Setetes Air Mata

Bismillah..

Ini adalah tulisan pertama di bulan Maret ini, dimana sy mulai kembali dalam kesibukan dan aktivitas di kampus. Entah sibuk atau tidak ada mood nulis, tapi akhirnya sy pnya kesempatan jg untuk kembali menyuburkan benih ilmu yang telah ditanam, mengkristalkan embun ilmu yang telah menetes :))))

Judul kali ini 'Setetes Air Mata' karena terinspirasi dengan sebuah artikel yang menarik mengenai tangisan kita untuk siapa? hal apa yang sering kita tangisi?

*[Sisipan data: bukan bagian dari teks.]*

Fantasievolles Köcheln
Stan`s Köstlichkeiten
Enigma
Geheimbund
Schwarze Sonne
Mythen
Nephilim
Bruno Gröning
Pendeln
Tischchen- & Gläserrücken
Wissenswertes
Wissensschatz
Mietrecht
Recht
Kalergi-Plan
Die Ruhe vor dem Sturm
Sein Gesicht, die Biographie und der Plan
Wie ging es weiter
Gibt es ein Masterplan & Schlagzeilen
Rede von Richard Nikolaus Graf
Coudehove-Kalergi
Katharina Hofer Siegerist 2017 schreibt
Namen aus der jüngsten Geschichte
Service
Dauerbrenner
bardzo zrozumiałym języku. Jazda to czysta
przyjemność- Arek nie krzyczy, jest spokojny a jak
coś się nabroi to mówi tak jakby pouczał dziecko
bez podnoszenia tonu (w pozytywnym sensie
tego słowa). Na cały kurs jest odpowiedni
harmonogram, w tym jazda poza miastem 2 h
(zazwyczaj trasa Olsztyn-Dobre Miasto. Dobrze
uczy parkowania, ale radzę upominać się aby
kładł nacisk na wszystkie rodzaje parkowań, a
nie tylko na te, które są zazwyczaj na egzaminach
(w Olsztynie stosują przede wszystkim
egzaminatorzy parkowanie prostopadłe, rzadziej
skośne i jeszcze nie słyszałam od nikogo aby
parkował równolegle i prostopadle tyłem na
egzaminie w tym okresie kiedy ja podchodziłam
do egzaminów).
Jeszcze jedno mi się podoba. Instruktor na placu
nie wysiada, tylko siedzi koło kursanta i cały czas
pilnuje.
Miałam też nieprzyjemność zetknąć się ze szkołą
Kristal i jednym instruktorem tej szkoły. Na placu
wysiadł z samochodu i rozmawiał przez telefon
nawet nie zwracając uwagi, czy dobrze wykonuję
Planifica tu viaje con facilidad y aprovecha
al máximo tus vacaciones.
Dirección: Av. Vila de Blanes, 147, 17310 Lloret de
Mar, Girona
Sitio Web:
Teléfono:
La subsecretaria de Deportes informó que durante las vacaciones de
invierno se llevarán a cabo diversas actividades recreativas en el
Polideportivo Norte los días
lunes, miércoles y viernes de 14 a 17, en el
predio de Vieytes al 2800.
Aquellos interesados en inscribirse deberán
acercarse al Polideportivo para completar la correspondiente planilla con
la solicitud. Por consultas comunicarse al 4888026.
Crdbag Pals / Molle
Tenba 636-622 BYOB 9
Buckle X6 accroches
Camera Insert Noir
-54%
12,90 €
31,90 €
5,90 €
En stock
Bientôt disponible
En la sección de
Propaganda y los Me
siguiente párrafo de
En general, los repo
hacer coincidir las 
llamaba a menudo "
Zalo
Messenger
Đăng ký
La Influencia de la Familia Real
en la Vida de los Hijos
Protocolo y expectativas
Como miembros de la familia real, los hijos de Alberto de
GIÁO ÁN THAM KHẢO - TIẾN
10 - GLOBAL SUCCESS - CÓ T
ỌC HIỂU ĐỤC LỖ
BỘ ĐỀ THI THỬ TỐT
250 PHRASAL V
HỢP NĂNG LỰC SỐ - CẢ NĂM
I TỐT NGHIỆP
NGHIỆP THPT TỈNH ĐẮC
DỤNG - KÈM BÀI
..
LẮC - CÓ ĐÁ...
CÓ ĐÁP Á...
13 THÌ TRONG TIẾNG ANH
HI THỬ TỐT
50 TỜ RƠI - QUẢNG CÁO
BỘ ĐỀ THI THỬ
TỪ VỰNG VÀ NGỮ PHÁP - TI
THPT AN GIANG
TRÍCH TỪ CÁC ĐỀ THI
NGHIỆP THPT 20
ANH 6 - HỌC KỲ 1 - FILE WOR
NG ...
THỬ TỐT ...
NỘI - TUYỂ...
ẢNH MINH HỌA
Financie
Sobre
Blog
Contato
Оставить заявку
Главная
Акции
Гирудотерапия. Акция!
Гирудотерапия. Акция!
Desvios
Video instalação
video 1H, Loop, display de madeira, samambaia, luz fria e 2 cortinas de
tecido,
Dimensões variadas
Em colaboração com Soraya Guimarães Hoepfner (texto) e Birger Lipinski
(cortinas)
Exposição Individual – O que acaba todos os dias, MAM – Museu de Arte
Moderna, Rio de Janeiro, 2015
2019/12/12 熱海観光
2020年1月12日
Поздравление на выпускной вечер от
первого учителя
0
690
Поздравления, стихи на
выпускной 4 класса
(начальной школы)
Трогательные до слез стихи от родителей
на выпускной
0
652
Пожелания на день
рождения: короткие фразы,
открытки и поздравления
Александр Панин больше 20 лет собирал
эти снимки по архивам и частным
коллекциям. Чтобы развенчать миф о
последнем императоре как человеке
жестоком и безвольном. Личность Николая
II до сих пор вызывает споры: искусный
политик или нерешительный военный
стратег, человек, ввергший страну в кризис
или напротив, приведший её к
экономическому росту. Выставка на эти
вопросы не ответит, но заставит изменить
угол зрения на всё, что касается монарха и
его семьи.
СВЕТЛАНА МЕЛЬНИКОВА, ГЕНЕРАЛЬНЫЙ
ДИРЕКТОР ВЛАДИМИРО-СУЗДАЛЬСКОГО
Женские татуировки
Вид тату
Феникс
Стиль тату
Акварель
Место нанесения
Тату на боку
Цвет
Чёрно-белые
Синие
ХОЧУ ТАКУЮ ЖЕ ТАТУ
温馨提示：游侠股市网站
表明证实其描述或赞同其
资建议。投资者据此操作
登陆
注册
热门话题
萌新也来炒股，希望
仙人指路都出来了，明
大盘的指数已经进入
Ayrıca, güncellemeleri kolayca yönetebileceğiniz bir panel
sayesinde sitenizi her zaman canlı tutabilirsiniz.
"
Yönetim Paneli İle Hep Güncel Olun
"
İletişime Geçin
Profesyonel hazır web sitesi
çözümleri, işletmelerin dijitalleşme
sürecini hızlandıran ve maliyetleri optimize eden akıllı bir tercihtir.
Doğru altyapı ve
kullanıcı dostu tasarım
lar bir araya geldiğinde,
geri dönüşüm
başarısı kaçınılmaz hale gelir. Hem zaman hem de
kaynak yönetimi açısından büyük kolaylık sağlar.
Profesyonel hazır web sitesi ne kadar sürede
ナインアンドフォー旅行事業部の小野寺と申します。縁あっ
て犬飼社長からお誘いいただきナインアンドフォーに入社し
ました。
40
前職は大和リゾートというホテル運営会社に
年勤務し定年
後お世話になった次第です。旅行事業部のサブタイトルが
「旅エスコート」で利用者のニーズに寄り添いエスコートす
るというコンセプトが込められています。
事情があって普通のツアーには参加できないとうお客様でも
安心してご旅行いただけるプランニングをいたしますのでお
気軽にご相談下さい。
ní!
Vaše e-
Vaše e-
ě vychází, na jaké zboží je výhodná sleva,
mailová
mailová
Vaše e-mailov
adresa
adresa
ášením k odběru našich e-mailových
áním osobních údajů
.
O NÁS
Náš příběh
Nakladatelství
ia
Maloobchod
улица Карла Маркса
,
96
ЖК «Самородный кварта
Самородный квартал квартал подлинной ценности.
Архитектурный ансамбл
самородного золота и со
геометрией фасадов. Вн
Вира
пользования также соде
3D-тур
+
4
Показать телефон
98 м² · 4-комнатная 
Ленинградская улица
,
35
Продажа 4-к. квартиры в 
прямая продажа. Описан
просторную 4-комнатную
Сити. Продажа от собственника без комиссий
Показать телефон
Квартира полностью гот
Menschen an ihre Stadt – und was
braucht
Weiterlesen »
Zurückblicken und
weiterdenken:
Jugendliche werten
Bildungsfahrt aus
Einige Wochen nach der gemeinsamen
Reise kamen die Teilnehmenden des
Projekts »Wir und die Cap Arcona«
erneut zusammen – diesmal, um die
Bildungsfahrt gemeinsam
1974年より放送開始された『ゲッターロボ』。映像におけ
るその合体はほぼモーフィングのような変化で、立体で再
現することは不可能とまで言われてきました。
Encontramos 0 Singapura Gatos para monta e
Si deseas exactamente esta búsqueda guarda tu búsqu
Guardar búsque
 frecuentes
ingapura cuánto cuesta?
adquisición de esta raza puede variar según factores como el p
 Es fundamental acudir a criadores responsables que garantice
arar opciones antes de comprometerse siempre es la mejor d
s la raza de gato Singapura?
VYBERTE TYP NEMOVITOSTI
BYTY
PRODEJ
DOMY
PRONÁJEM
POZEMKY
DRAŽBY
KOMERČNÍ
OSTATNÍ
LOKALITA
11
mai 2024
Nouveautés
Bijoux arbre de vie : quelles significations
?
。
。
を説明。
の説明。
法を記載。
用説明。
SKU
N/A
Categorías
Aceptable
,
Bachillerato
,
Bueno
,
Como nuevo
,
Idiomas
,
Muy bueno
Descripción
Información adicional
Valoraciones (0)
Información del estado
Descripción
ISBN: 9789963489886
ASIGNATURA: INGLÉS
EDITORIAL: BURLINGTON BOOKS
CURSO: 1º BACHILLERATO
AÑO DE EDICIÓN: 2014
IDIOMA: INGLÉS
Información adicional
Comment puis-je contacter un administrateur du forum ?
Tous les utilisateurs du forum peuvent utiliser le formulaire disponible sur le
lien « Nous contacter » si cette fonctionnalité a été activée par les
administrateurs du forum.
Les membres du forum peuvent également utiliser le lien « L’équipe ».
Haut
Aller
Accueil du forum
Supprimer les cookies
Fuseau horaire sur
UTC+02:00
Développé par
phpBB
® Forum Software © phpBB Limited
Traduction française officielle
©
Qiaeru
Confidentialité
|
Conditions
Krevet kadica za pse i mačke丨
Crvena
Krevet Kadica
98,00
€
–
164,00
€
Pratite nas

Tulisan yang sy baca mengingatkan kita tentang makna dari air mata yang kita keluarkan. Diawali dengan cerita, tulisan itu menuliskan kisah tentang seorang ibu yang mengalami keguguran. Tapi kemudian kehamilan kedua dan ketiga alhamdulillah berjalan lancar. Setelah itu ibu ini sering sekali mengunjungi makan putranya yang tak sempat lahir ke dunia dan menangis disana.

Penulis kemudian mempertanyakan, untuk siapa ibu tsb menangis?apakah untuk anaknya atau menangisi kemalangan dirinya sendiri?Jawaban yang tepat sebenarnya adalah yang kedua. 

Dari tulisan tersebut, sy seolah disadarkan bahwa sebagia besar tetesan air mata yang mengalir baik oleh sy maupun orang-orang disekitar sy adalah air mata yang menetes karena menangisi kemalangan diri sendiri. 

Padahal seperti yang telah kita fahami bersama, sebagai makhluk Allah SWT yang sempurna hendaknya kita senantiasa bersyukur atas segala rahmat dan nikmat yan telah Ia berikan kepada kita. Sedangkan sikap yang menangisi kemalangan diri sendiri, seolah tidak mau menerima cobaan hidup yang Allah berikan kepada kita sebagai jalan mencapai kemuliaan dihadapanNya.

Hal tsb menegaskan kpd sy pribadi bahwa, keimanan ini masih jauh dibandingkan dengan para sahabat Rasulullah yang tinggi keimanannya, tulus dan bersih hatinya, untuk menangis karena Allah SWT dan permasalahan yang menyangkut kehidupan di akhirat kelak.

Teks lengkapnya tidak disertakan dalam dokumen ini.